- **TASK DIRECTIONS**
Restate the entries below exactly, and keep all images out of the answer.

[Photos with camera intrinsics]

# # # # # # #

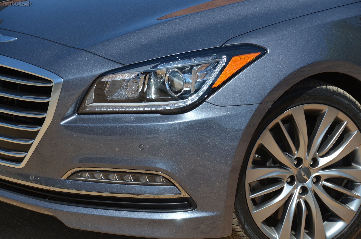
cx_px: 180
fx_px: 1426
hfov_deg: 14.4
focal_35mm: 142
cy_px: 120
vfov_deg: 9.6
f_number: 7.1
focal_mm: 95
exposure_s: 1/1600
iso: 400
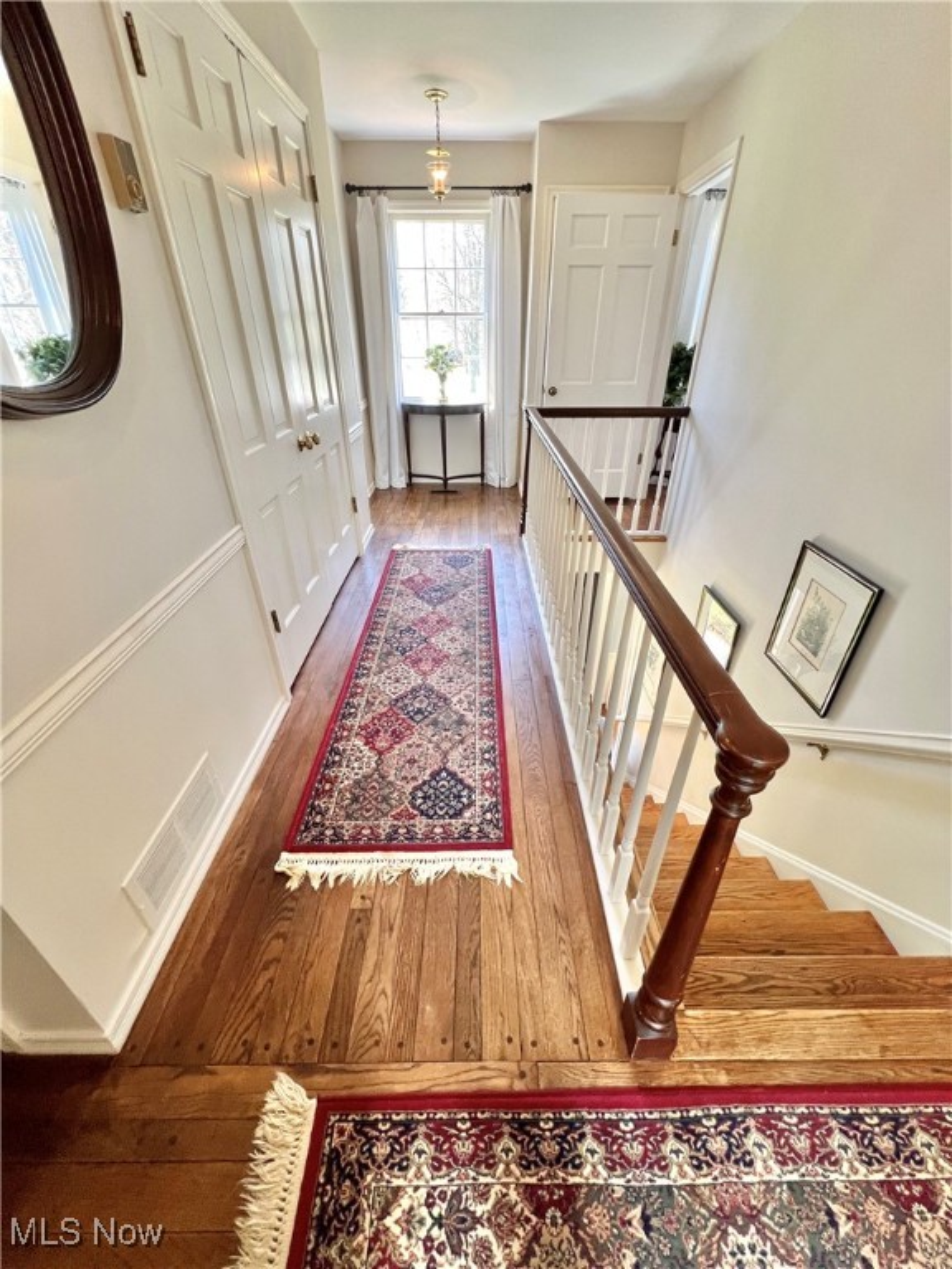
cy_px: 634
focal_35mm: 13
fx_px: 477
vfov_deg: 106.2
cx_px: 476
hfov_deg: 89.9
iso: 125
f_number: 1.8
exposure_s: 1/60
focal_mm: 1.57
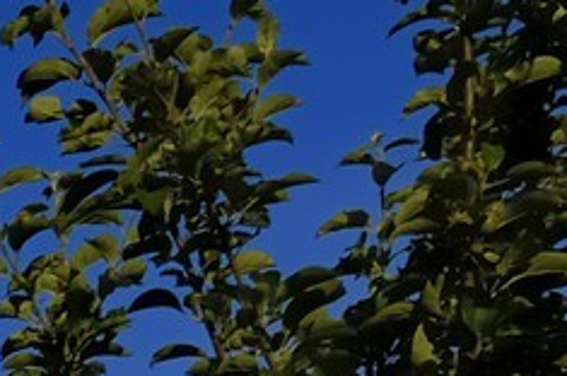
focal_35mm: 184
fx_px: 2894
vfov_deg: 6.8
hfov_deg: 9.0
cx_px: -1151
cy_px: 1065
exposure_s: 1/160
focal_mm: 18
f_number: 11
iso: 100
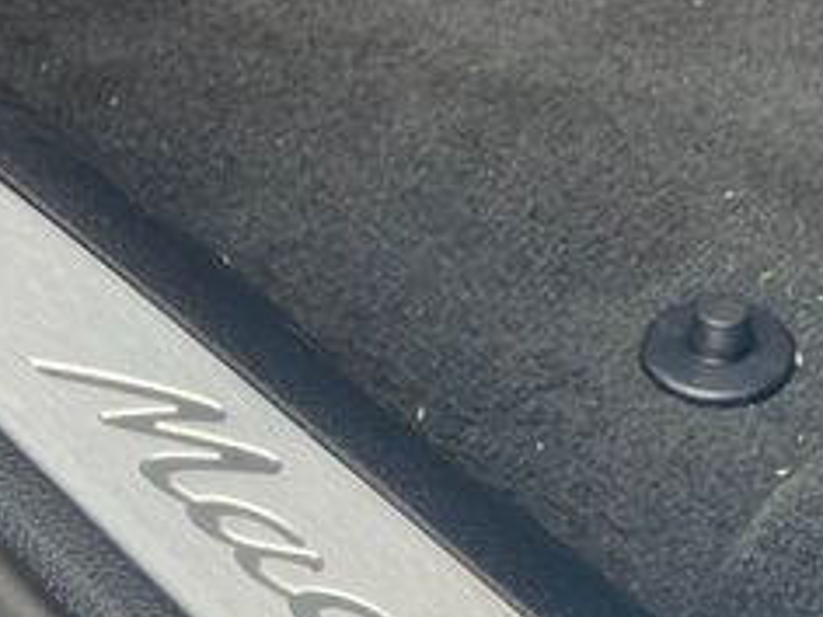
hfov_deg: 25.6
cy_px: 770
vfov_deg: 18.2
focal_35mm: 76
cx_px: 349
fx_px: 1807
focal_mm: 3.99
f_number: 1.8
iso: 25
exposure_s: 1/121
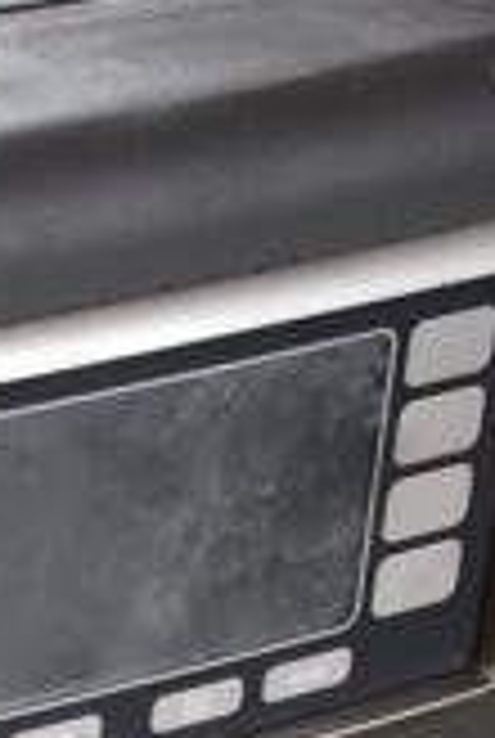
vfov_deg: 13.2
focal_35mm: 150
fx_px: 3081
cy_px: 961
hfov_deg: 8.5
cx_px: -634
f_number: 3.5
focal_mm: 18
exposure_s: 1/250
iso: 640
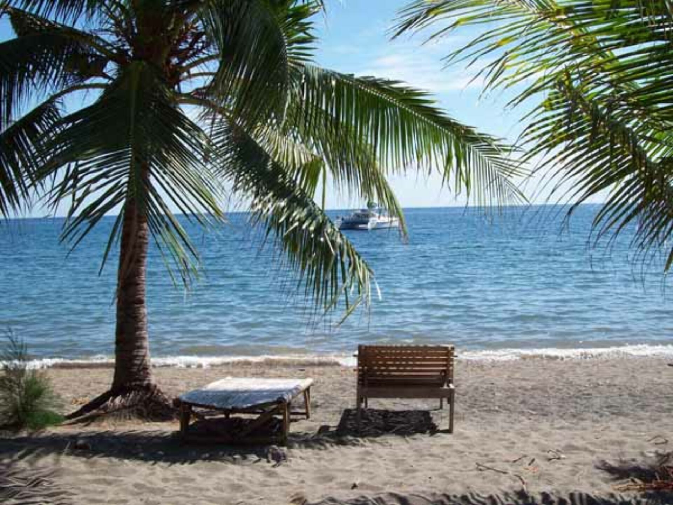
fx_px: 875
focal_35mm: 45
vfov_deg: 32.2
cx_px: 336
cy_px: 252
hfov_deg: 42.1
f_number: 5.4
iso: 80
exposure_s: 1/435
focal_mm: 7.6
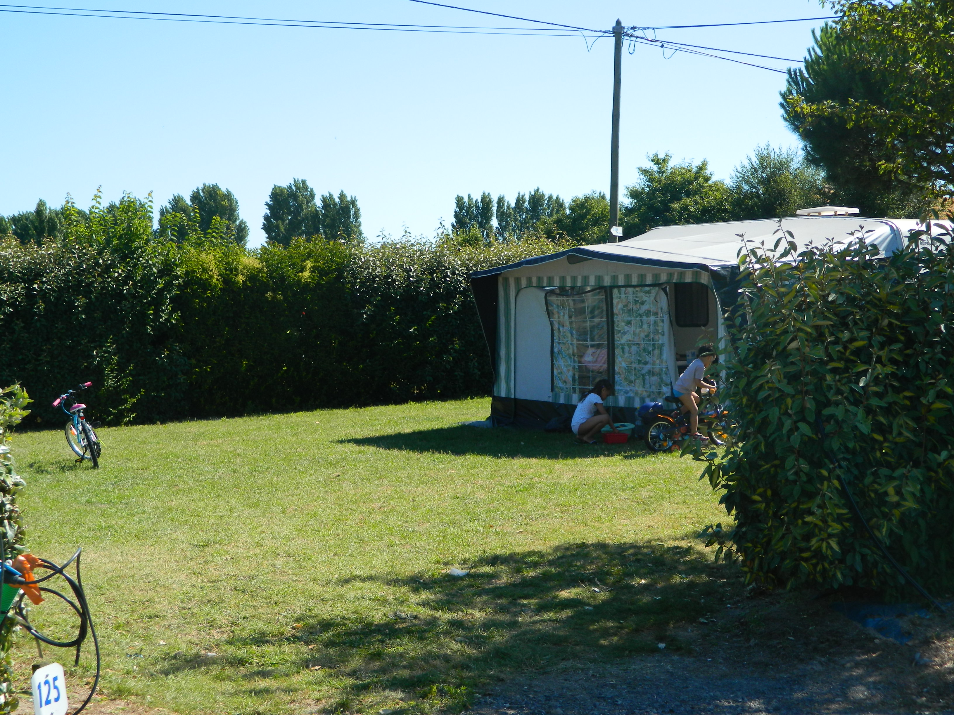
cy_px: 358
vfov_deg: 25.7
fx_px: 1571
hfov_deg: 33.8
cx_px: 477
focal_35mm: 57
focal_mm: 10.2
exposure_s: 1/500
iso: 80
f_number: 3.8
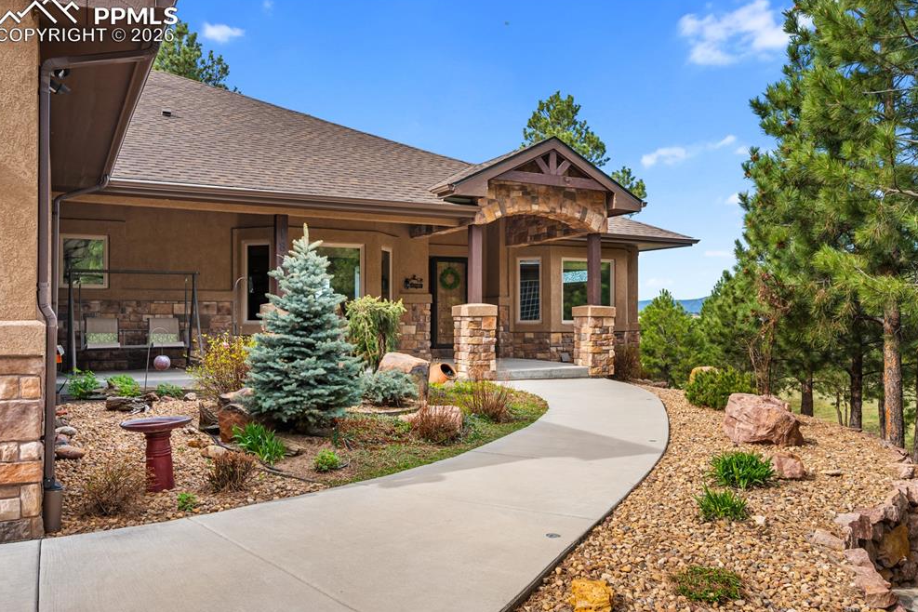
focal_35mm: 29
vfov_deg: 45.6
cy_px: 308
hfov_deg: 64.5
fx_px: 727
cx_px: 468
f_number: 8
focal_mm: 27.5
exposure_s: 1/160
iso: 400
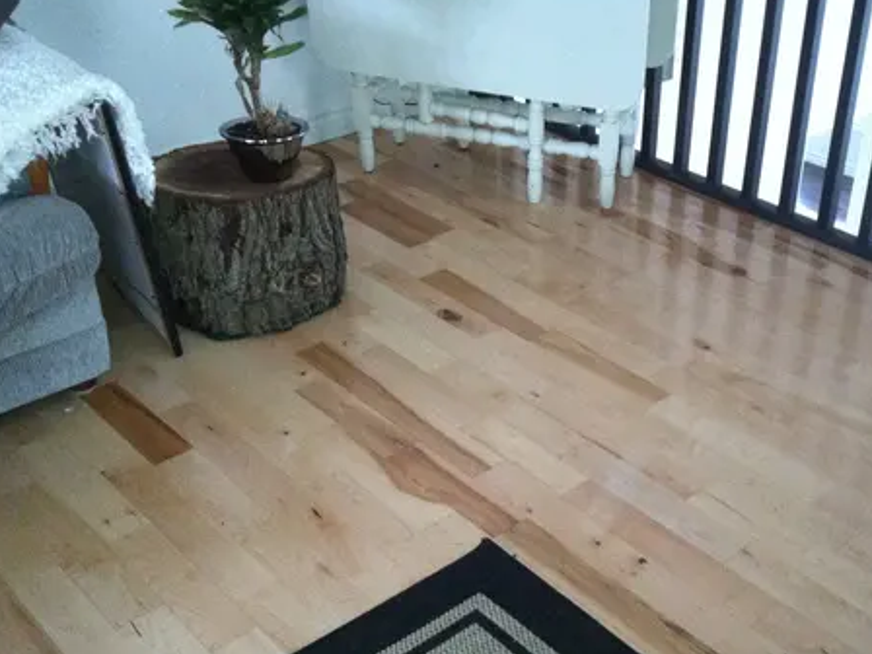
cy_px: 378
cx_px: 557
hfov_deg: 37.9
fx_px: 1260
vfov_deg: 29.1
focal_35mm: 50
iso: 500
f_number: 2.8
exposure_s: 1/17
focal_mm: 3.85
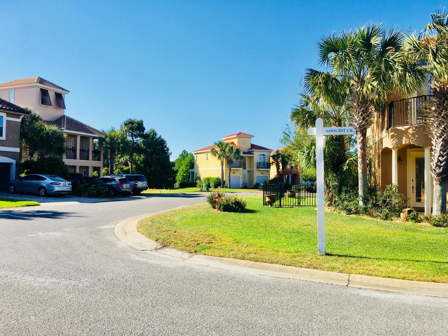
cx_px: 224
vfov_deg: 48.2
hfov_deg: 61.7
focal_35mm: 29
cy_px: 168
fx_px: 375
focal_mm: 4.15
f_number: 2.2
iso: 25
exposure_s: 1/1603
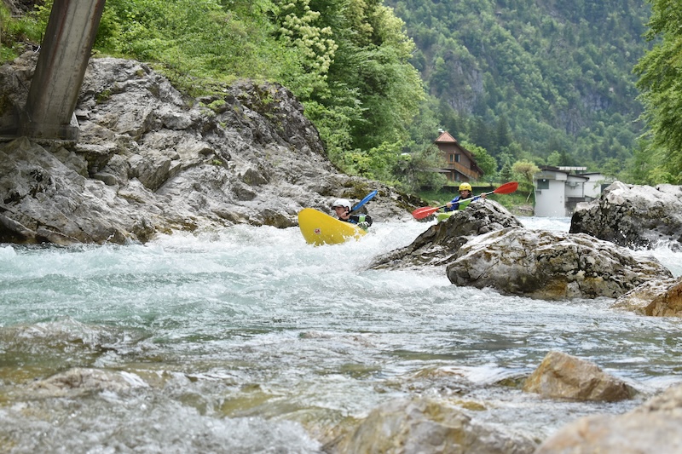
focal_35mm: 82
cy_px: 227
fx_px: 1562
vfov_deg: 16.5
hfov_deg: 24.6
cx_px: 341
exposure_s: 1/400
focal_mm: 55
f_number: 5.6
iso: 200
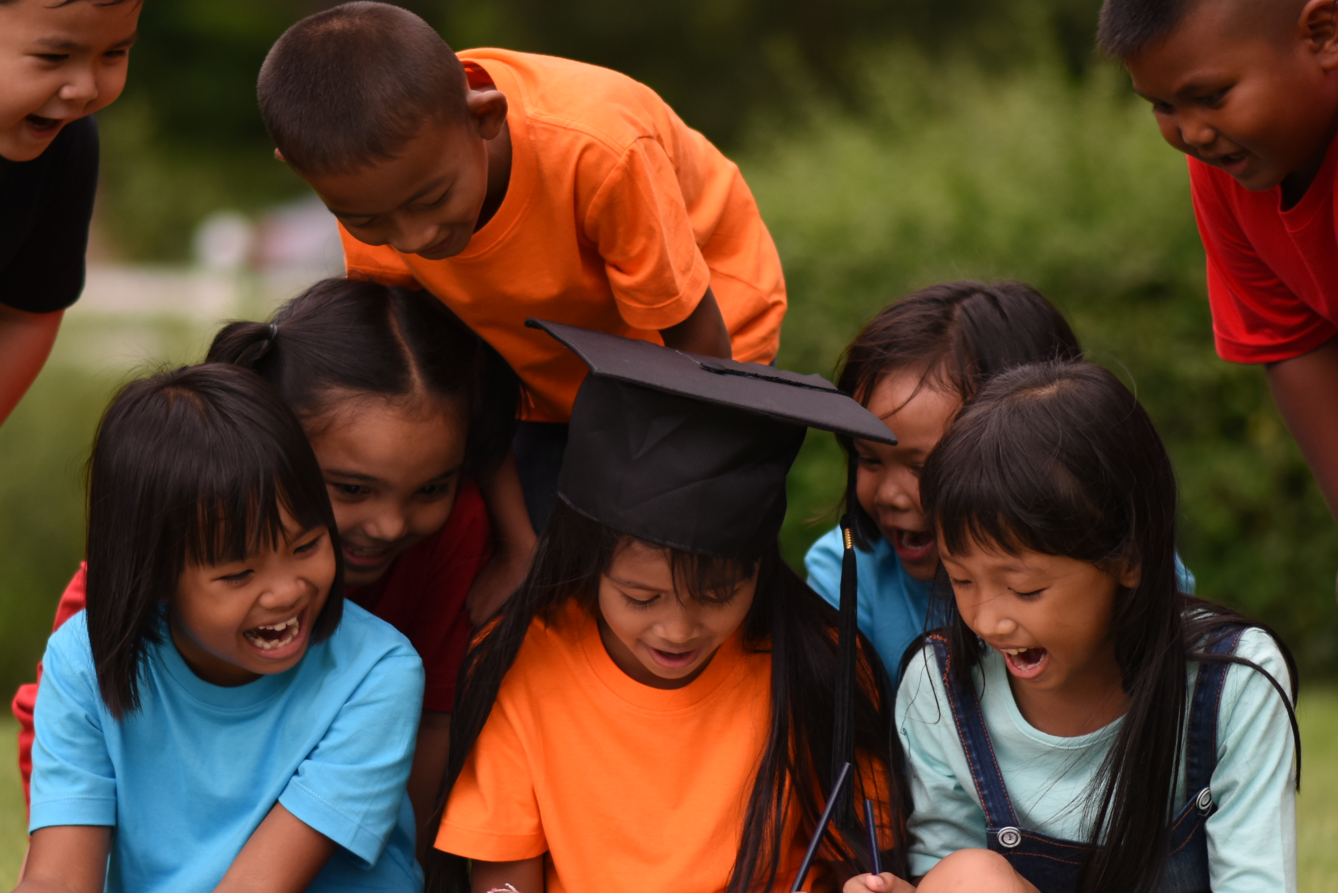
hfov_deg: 11.5
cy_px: 555
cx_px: 691
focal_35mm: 179
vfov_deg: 7.7
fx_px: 6655
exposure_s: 1/1600
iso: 400
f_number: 1.8
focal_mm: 85
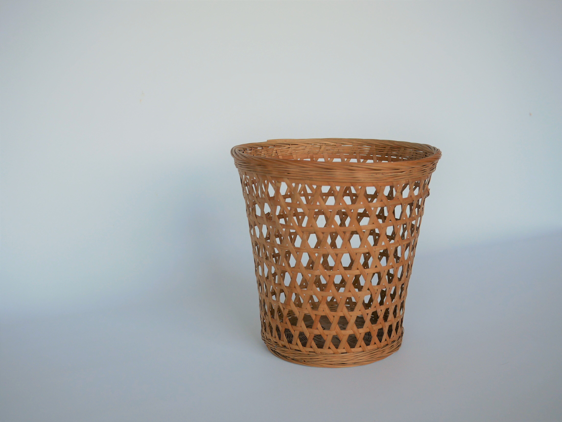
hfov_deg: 46.8
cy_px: 211
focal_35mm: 40
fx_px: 650
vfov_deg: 36.0
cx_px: 281
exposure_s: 1/320
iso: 200
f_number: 2.8
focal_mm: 20
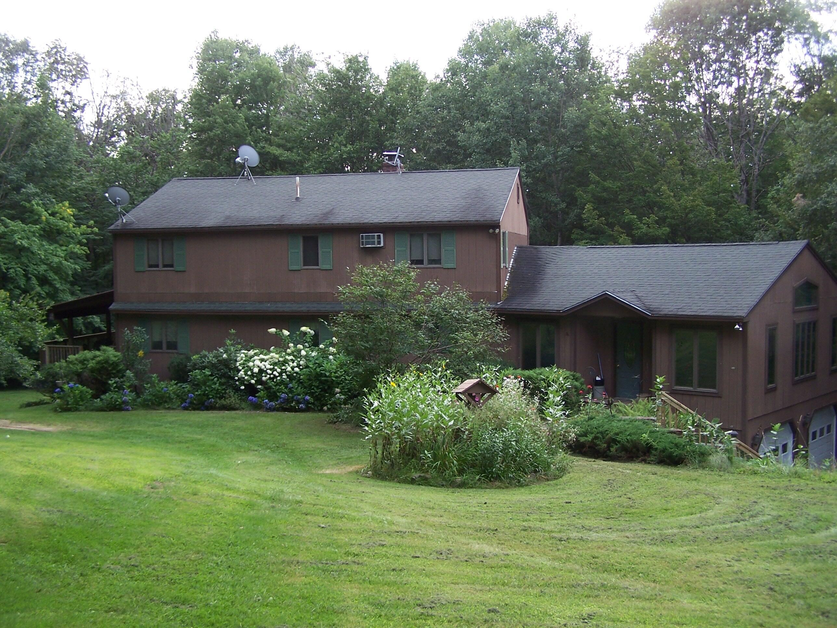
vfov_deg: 37.7
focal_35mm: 38
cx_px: 418
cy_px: 314
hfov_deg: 49.0
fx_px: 919
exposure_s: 1/125
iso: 80
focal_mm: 6.3
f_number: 2.8
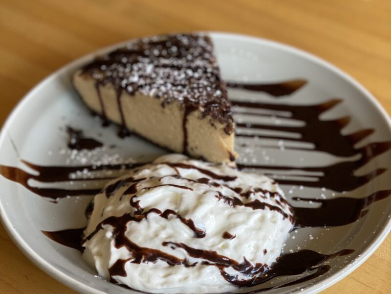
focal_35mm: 52
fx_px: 587
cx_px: 196
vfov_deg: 28.0
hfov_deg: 36.8
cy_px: 147
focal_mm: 6
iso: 64
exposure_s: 1/122
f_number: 2
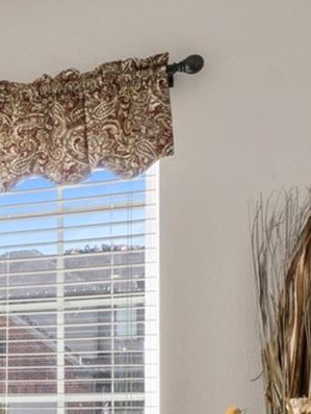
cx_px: -361
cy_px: 425
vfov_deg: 22.3
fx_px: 1005
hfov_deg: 14.0
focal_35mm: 84
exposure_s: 1/1.25
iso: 250
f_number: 9
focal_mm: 17
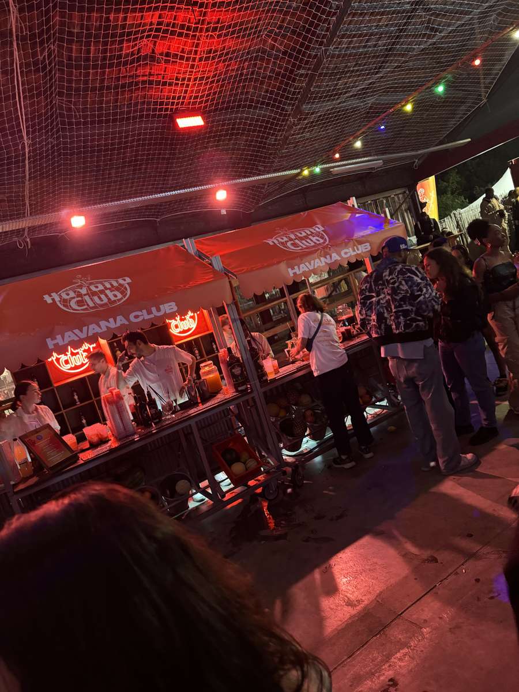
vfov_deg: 71.6
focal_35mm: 24
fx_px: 480
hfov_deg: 56.8
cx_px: 260
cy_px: 346
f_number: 1.78
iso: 1000
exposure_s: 1/25
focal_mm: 6.76
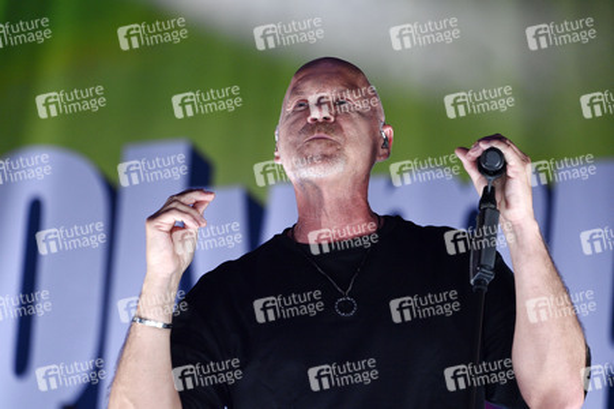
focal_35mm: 250
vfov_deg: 5.5
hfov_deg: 8.2
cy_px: 204
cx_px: 307
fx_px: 4261
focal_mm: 250
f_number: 6.3
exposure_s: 1/250
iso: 2000
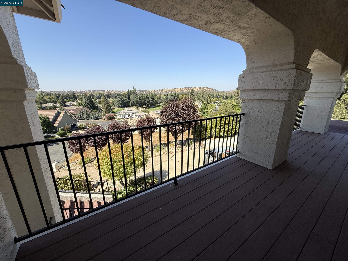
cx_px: 174
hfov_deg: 102.1
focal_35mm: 14
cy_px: 130
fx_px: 141
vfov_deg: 85.7
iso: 50
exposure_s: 1/1464
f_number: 2.2
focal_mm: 2.22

# # # # # # #

- **TASK RESULT**
cx_px: 180
fx_px: 1426
hfov_deg: 14.4
focal_35mm: 142
cy_px: 120
vfov_deg: 9.6
f_number: 7.1
focal_mm: 95
exposure_s: 1/1600
iso: 400
cy_px: 634
focal_35mm: 13
fx_px: 477
vfov_deg: 106.2
cx_px: 476
hfov_deg: 89.9
iso: 125
f_number: 1.8
exposure_s: 1/60
focal_mm: 1.57
focal_35mm: 184
fx_px: 2894
vfov_deg: 6.8
hfov_deg: 9.0
cx_px: -1151
cy_px: 1065
exposure_s: 1/160
focal_mm: 18
f_number: 11
iso: 100
hfov_deg: 25.6
cy_px: 770
vfov_deg: 18.2
focal_35mm: 76
cx_px: 349
fx_px: 1807
focal_mm: 3.99
f_number: 1.8
iso: 25
exposure_s: 1/121
vfov_deg: 13.2
focal_35mm: 150
fx_px: 3081
cy_px: 961
hfov_deg: 8.5
cx_px: -634
f_number: 3.5
focal_mm: 18
exposure_s: 1/250
iso: 640
fx_px: 875
focal_35mm: 45
vfov_deg: 32.2
cx_px: 336
cy_px: 252
hfov_deg: 42.1
f_number: 5.4
iso: 80
exposure_s: 1/435
focal_mm: 7.6
cy_px: 358
vfov_deg: 25.7
fx_px: 1571
hfov_deg: 33.8
cx_px: 477
focal_35mm: 57
focal_mm: 10.2
exposure_s: 1/500
iso: 80
f_number: 3.8
focal_35mm: 29
vfov_deg: 45.6
cy_px: 308
hfov_deg: 64.5
fx_px: 727
cx_px: 468
f_number: 8
focal_mm: 27.5
exposure_s: 1/160
iso: 400
cy_px: 378
cx_px: 557
hfov_deg: 37.9
fx_px: 1260
vfov_deg: 29.1
focal_35mm: 50
iso: 500
f_number: 2.8
exposure_s: 1/17
focal_mm: 3.85
cx_px: 224
vfov_deg: 48.2
hfov_deg: 61.7
focal_35mm: 29
cy_px: 168
fx_px: 375
focal_mm: 4.15
f_number: 2.2
iso: 25
exposure_s: 1/1603
focal_35mm: 82
cy_px: 227
fx_px: 1562
vfov_deg: 16.5
hfov_deg: 24.6
cx_px: 341
exposure_s: 1/400
focal_mm: 55
f_number: 5.6
iso: 200
hfov_deg: 11.5
cy_px: 555
cx_px: 691
focal_35mm: 179
vfov_deg: 7.7
fx_px: 6655
exposure_s: 1/1600
iso: 400
f_number: 1.8
focal_mm: 85
hfov_deg: 46.8
cy_px: 211
focal_35mm: 40
fx_px: 650
vfov_deg: 36.0
cx_px: 281
exposure_s: 1/320
iso: 200
f_number: 2.8
focal_mm: 20
vfov_deg: 37.7
focal_35mm: 38
cx_px: 418
cy_px: 314
hfov_deg: 49.0
fx_px: 919
exposure_s: 1/125
iso: 80
focal_mm: 6.3
f_number: 2.8
focal_35mm: 52
fx_px: 587
cx_px: 196
vfov_deg: 28.0
hfov_deg: 36.8
cy_px: 147
focal_mm: 6
iso: 64
exposure_s: 1/122
f_number: 2
cx_px: -361
cy_px: 425
vfov_deg: 22.3
fx_px: 1005
hfov_deg: 14.0
focal_35mm: 84
exposure_s: 1/1.25
iso: 250
f_number: 9
focal_mm: 17
vfov_deg: 71.6
focal_35mm: 24
fx_px: 480
hfov_deg: 56.8
cx_px: 260
cy_px: 346
f_number: 1.78
iso: 1000
exposure_s: 1/25
focal_mm: 6.76
focal_35mm: 250
vfov_deg: 5.5
hfov_deg: 8.2
cy_px: 204
cx_px: 307
fx_px: 4261
focal_mm: 250
f_number: 6.3
exposure_s: 1/250
iso: 2000
cx_px: 174
hfov_deg: 102.1
focal_35mm: 14
cy_px: 130
fx_px: 141
vfov_deg: 85.7
iso: 50
exposure_s: 1/1464
f_number: 2.2
focal_mm: 2.22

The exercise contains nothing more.